Im Corona-Winter 2021 waren die Straßen zeitweise leer. Niemand durfte ohne triftigen Grund das Haus verlassen. Viele arbeiteten von zu Hause aus. Eine Folge waren weniger Unfälle. Für eine auf Verkehrsrecht spezialisierte Anwaltskanzlei aus Marktheidenfeld bedeuteten die Corona-Beschränkungen einen kräftigen Umsatzeinbruch. Die Kanzlei, die nun ihre anfänglich gewährten Überbrückungshilfen zurückzahlen sollte, klagte gegen den Ablehnungsbescheid. Eine erste Einschätzung des Würzburger Verwaltungsgerichts ließ jedoch keinen Zweifel daran, dass sie das Geld zurückzuzahlen hat.
Nach kurzem Überlegen zog Kanzleichef, Rechtsanwalt Armin Richartz, die Klage zurück. "Er habe Wichtigeres zu tun", erklärte er, ergänzte aber an die aus dem Süden angereisten Rechtsvertreter der Industrie- und Handelskammer für München und Oberbayern (IHK) gerichtet: "Es riecht ein Stück nach Willkür, da stellen wir einen Bezug zur Pandemie her, da nicht". Der ablehnende Bescheid habe seinen Eindruck noch verstärkt.
35 Prozent weniger Unfälle abgerechnet
Die Kanzlei, die einen Schwerpunkt auf der Abwicklung von Verkehrsunfällen hat, hatte im Juli 2021 bei der IHK den Antrag für eine Überbrückungshilfe des bayerischen Wirtschaftsministeriums gestellt und 9400 Euro unter Vorbehalt bewilligt bekommen. Die Hilfe bezog sich auf den Zeitraum Januar 2021 bis Juni 2021, als die Maßnahmen wieder aufgehoben wurden. Im Jahr 2021 habe die Kanzlei insbesondere im ersten Halbjahr 35 Prozent weniger Unfälle abgerechnet als in den Vorjahren.
Der Zusammenhang zur Pandemie und den vom Freistaat erlassenen Beschränkungen sei klar: "Es gab weniger Verkehr, weil es einen Lockdown gab." Die entfallenen Einnahmen seien zudem nicht nachholbar, sondern gänzlich entfallen.
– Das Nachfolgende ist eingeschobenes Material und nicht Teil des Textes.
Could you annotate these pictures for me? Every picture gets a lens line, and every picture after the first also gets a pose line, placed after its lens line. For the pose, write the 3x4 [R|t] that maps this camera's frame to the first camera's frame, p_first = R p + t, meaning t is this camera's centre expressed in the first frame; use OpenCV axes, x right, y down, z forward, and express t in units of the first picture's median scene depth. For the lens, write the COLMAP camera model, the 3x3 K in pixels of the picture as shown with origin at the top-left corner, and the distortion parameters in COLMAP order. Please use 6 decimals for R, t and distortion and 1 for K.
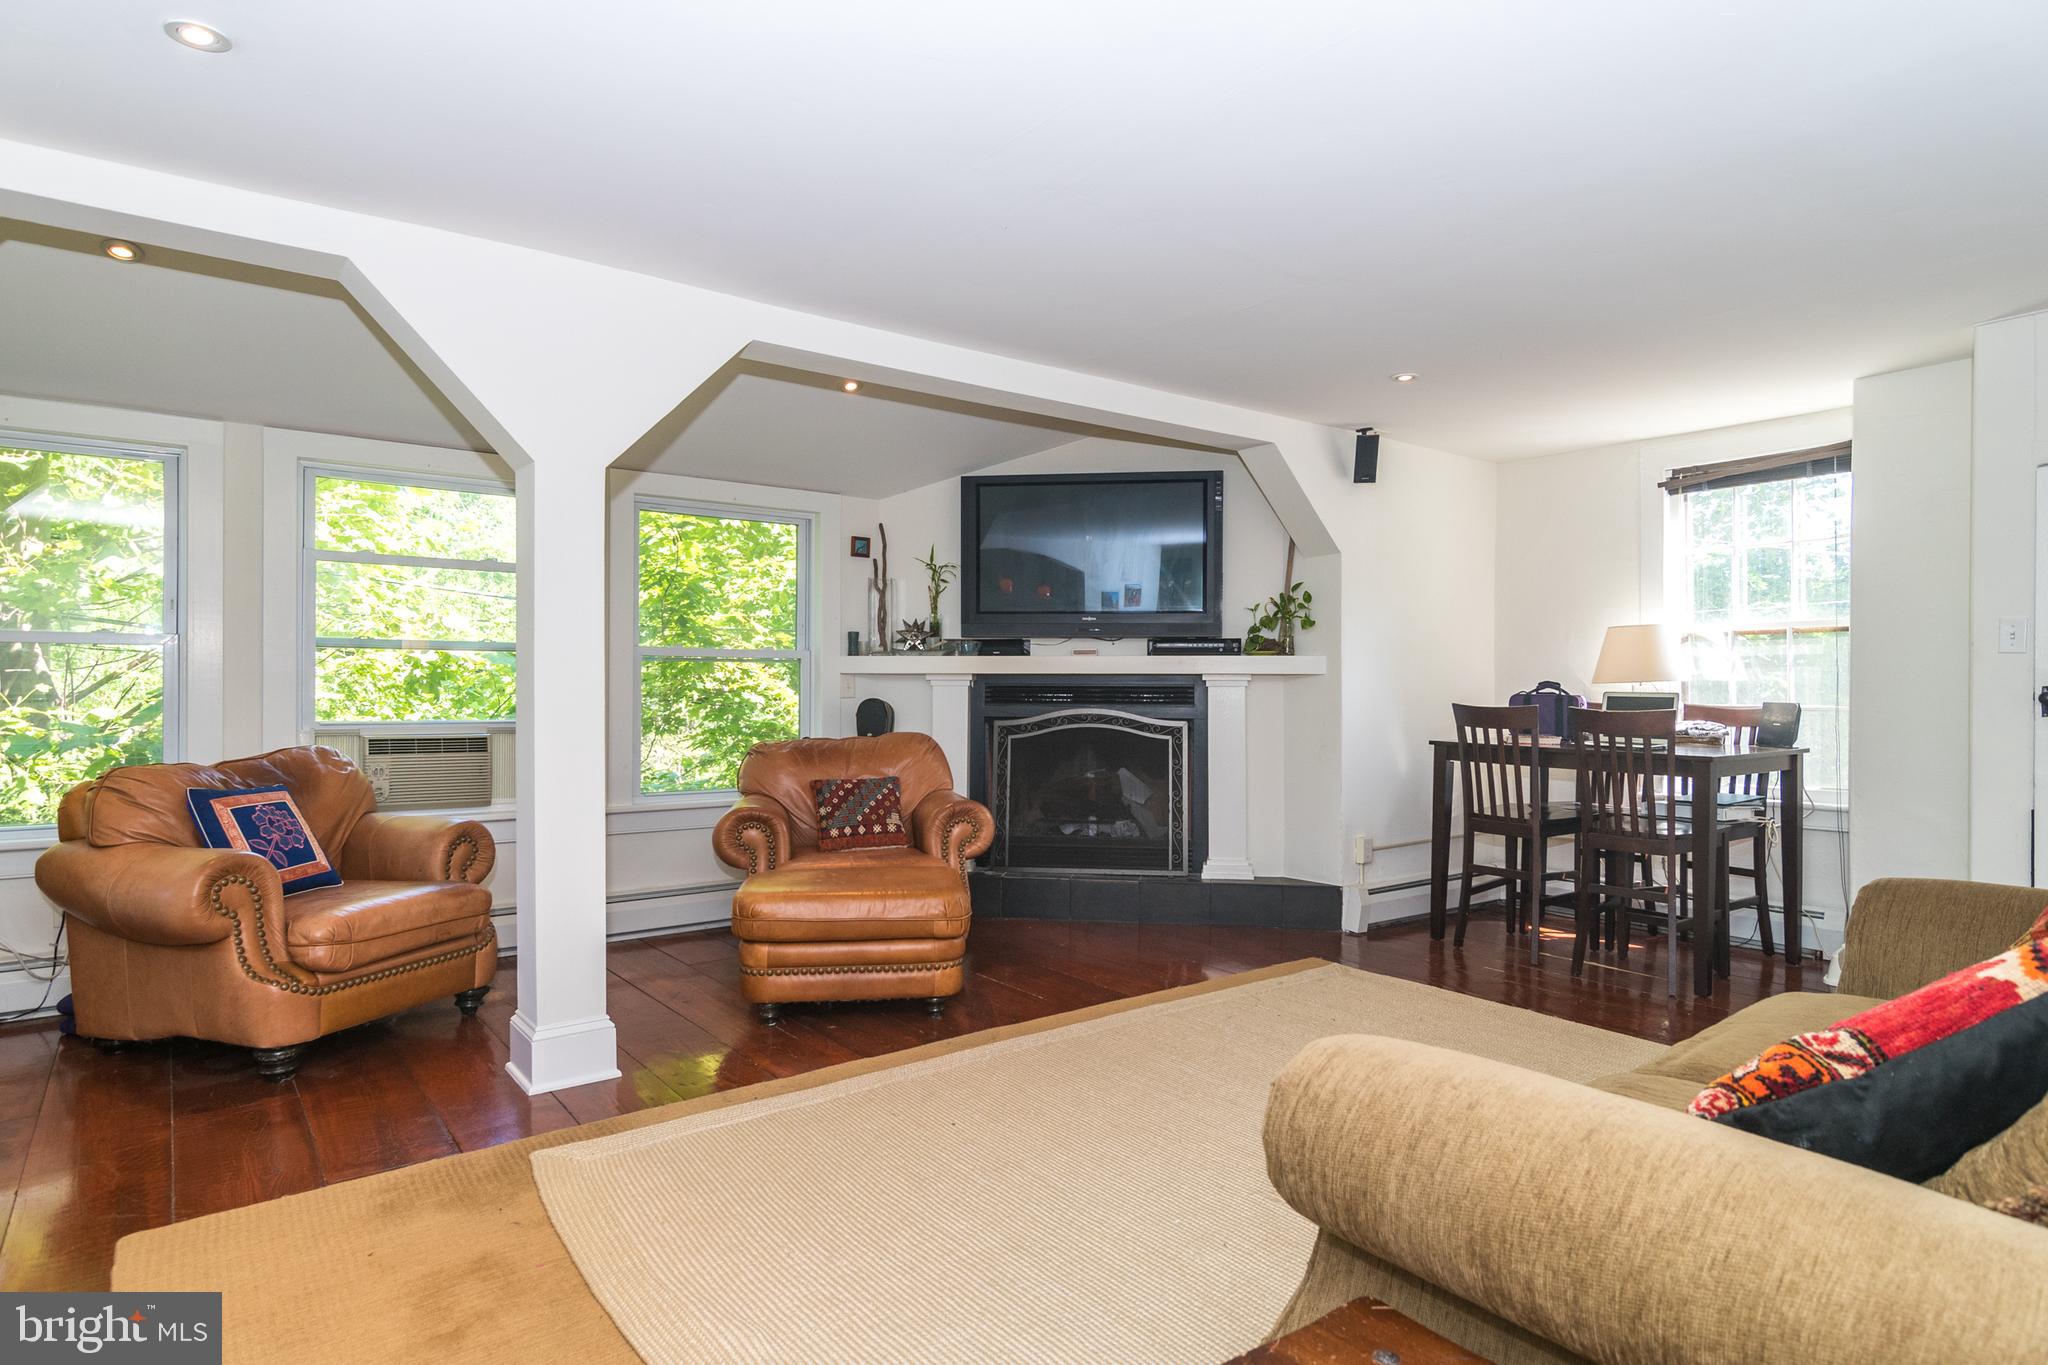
lens RADIAL K [[1158.8, 0, 1027.0], [0, 1158.8, 686.8], [0, 0, 1]] dist [0.000014, -0.000043]
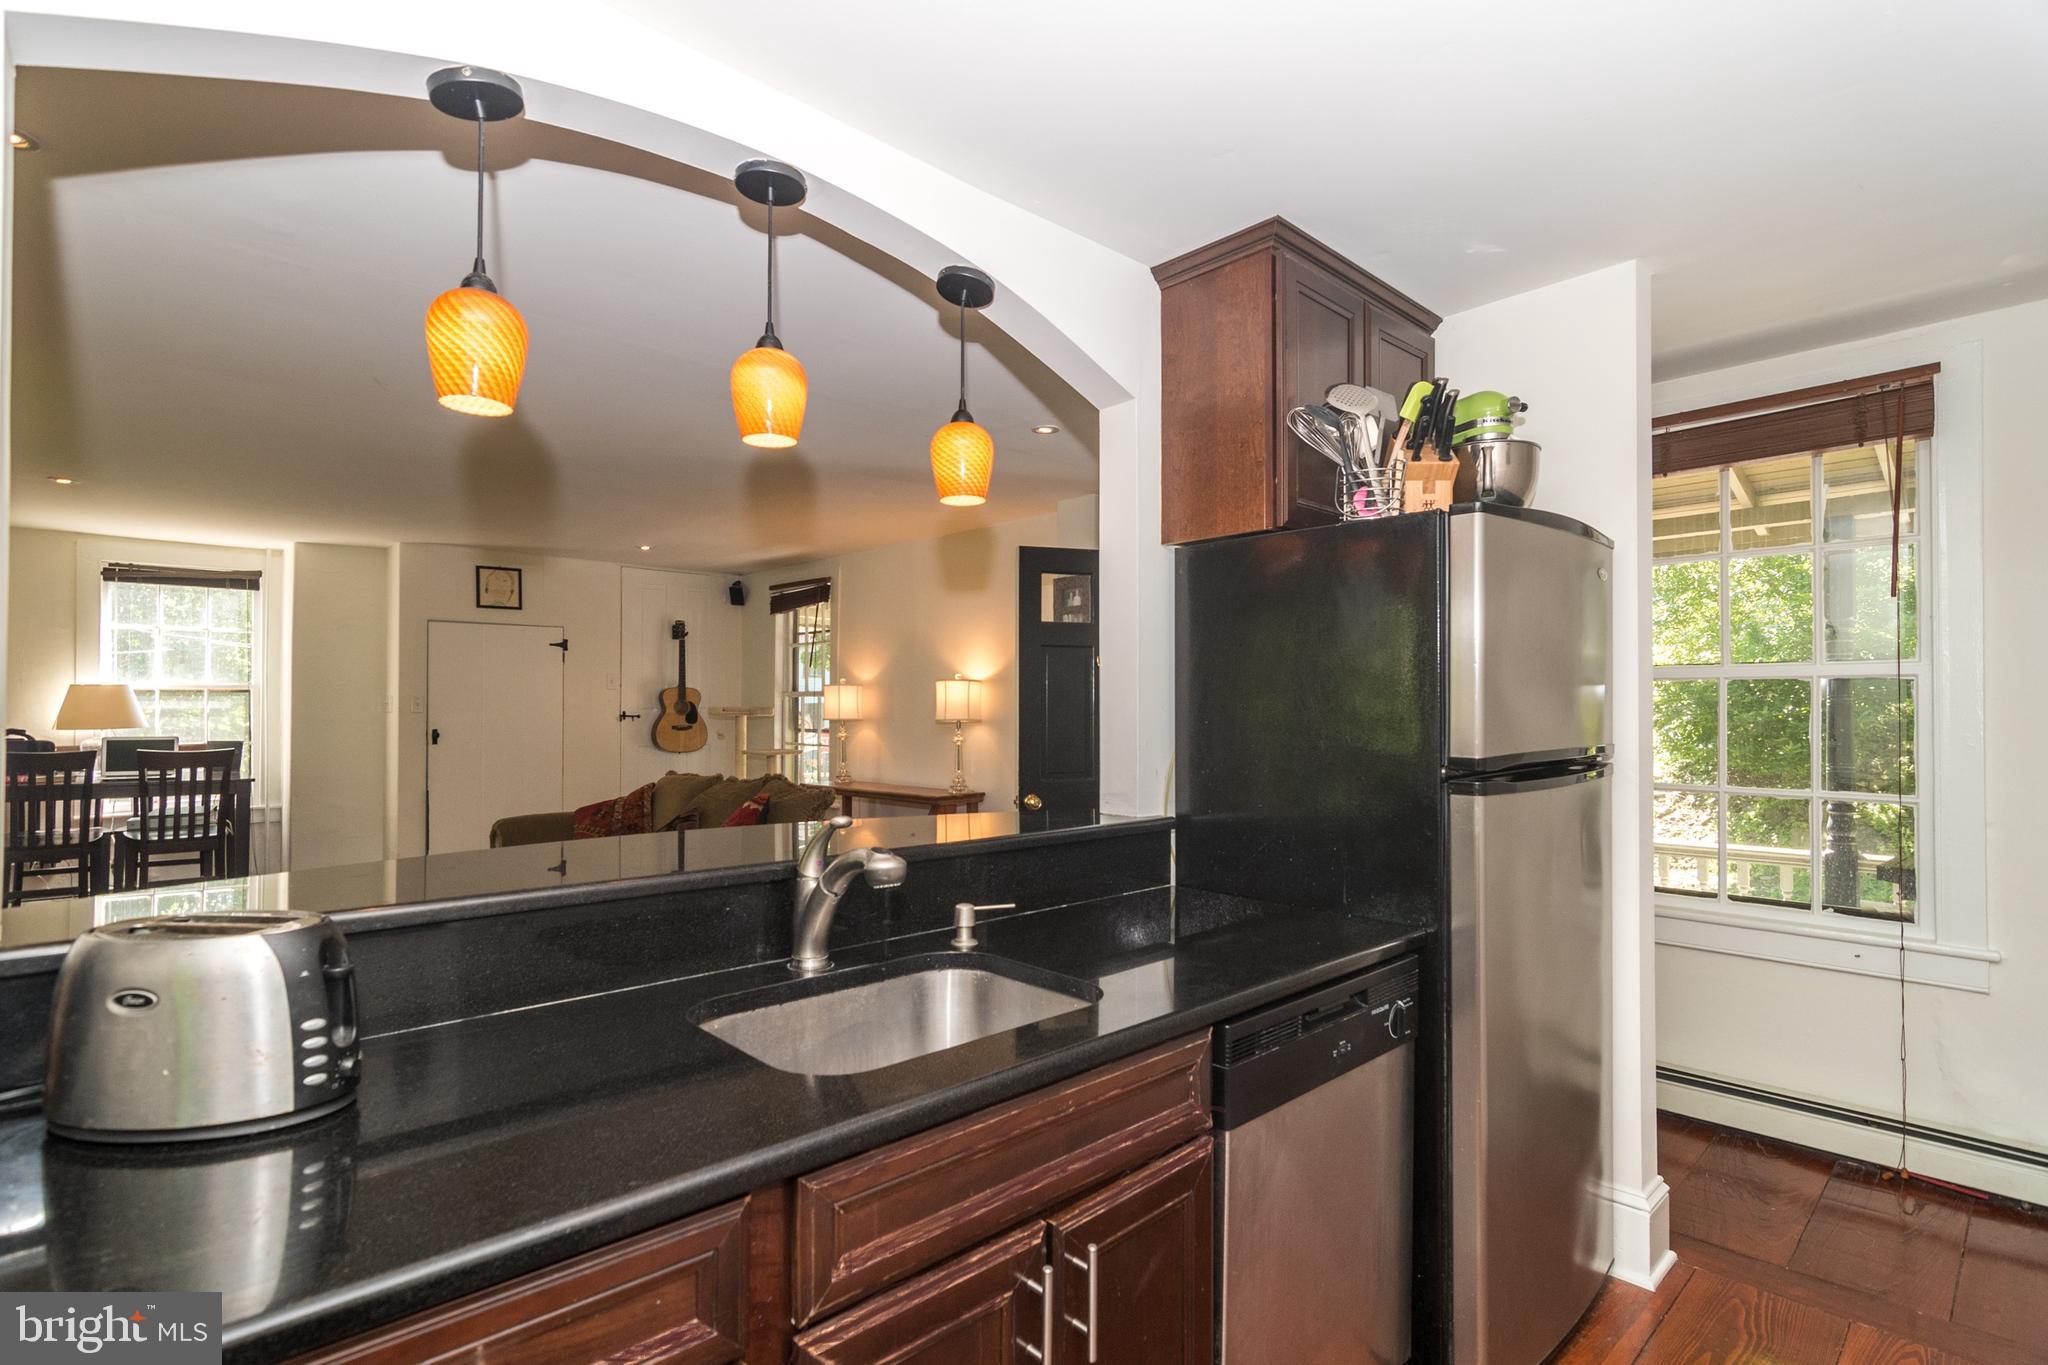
lens RADIAL K [[992.6, 0, 1038.2], [0, 992.6, 701.0], [0, 0, 1]] dist [-0.001082, 0.004104]
pose [[-0.143933, 0.001854, 0.989586, -0.736714], [-0.004149, 0.999988, -0.002477, -0.036970], [-0.989579, -0.004462, -0.143924, 0.144172]]
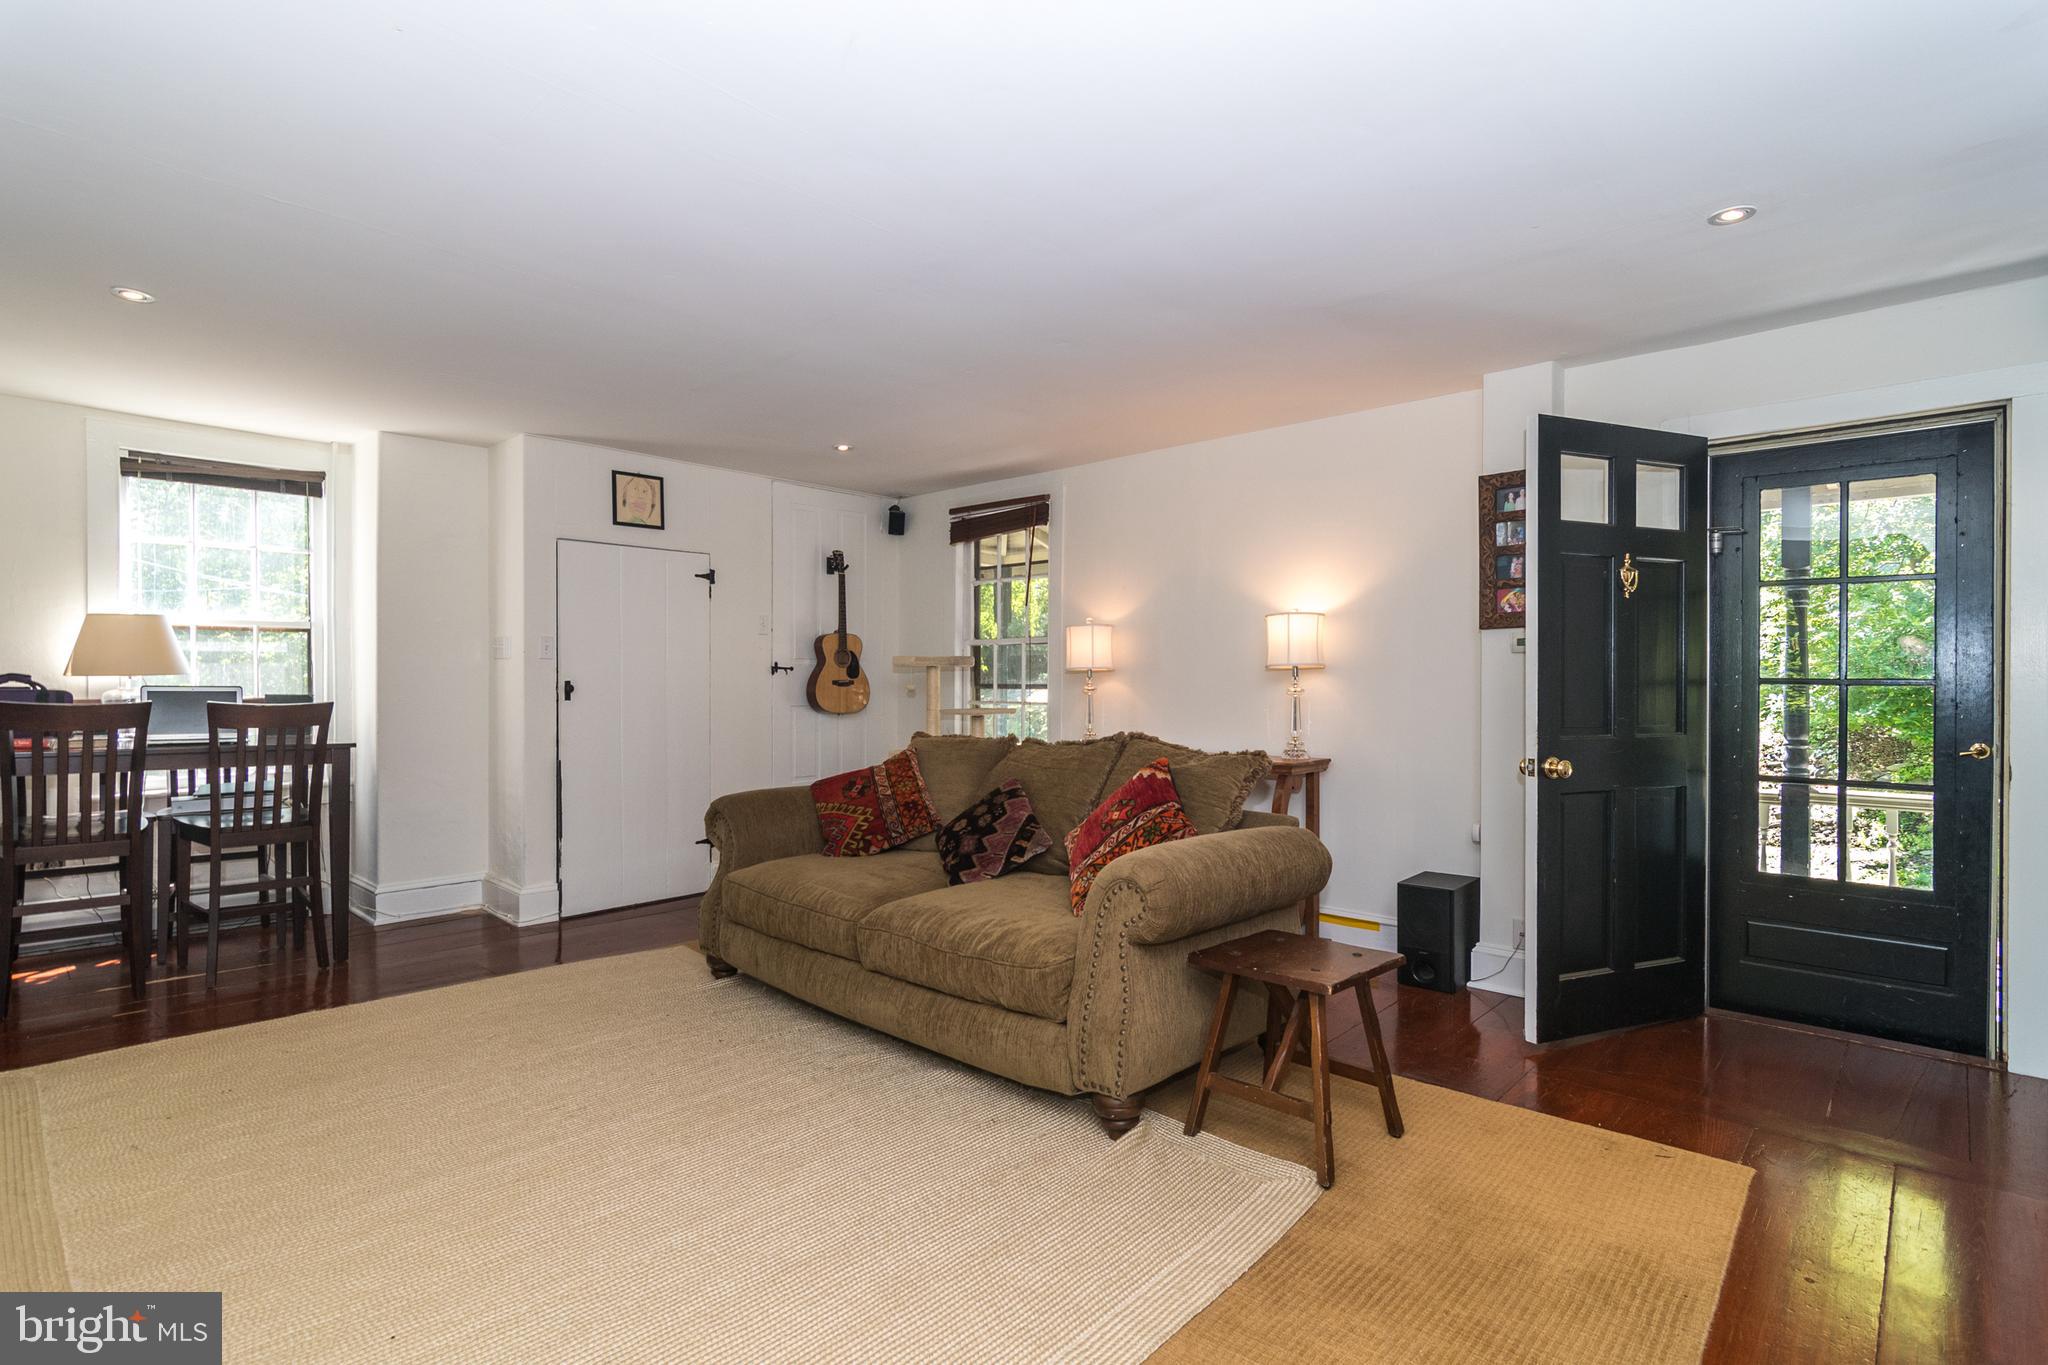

Auch im Bereich Zivilrecht seien die Umsätze rückläufig gewesen. Im Jahr 2022 hätten sich die Umsätze dann wieder dem Niveau vor Corona genähert.
Die rechtlichen Vertreter der IHK sehen dies anders und verteidigten die Ablehnung der Überbrückungshilfe. Die Kanzlei hätte den Antrag nicht stellen dürfen, da nicht von einem Umsatzeinbruch infolge der Infektionsschutzmaßnahmen auszugehen sei. Sie verwiesen auf das unternehmerische Geschäftsrisiko. Die Menschen hätten ihr Verhalten nur als Fernwirkung der Pandemie geändert und seien weniger Auto gefahren. Das Autofahren sei aber nicht verboten gewesen. Es sei demnach nicht von einem unmittelbaren Bezug zu den Maßnahmen auszugehen.
Zusammenhang mit Umsatzrückgang sollte erkennbar sein
Die IHK-Vertreter erläuterten anhand von Beispielen, wann die Hilfe dennoch gewährt wurde. Als Beispiel nannte er einen Bratwurststand auf einer Messe, die damals generell untersagt waren oder ein Taxi-Unternehmen, das vor allem Fahrgäste zur Messe transportiert: "Die Greifbarmachung des Umsatzrückgangs infolge der Beschränkungen ist die Voraussetzung für die Förderfähigkeit." Auch das Würzburger Verwaltungsgericht hatte kürzlich einen zu der Anwaltskanzlei ähnlich gelagerten Fall zu Ungunsten des Klägers entschieden.
Ganz so klar ist die Verwaltungspraxis dennoch nicht: In einem Nebensatz erwähnte der Rechtsanwalt der IHK, dass es sich bei den Entscheidungen über eine Hilfe, um ein "Massenverfahren" gehandelt habe, das auf eine unkomplizierte Verteilung der zur Verfügung stehenden Mittel ausgelegt gewesen sei. Es habe daher auch passieren können, dass die Entscheidung in einigen vergleichbaren Fällen anders ausfiel.